## [INPUT FOR THIS TASK]
====
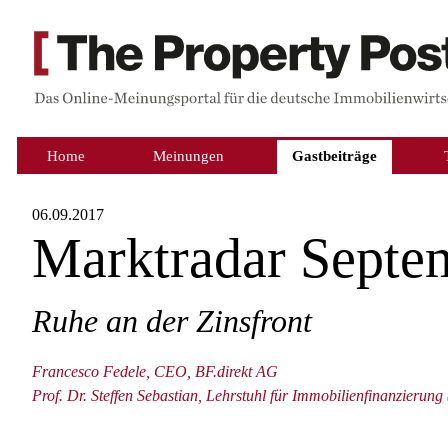
Home
Meinungen
Gastbeiträge
06.09.2017
Marktradar Septe
Ruhe an der Zinsfront
Francesco Fedele, CEO, BF.direkt AG
Prof. Dr. Steffen Sebastian, Lehrstuhl für Immobilienfinanzierung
====
## [ASSIGNMENT]
Set the records down again exactly, with no pictures.

## [ANSWER FOR THIS EXERCISE]
Home
Meinungen
Gastbeiträge
06.09.2017
Marktradar Septe
Ruhe an der Zinsfront
Francesco Fedele, CEO, BF.direkt AG
Prof. Dr. Steffen Sebastian, Lehrstuhl für Immobilienfinanzierung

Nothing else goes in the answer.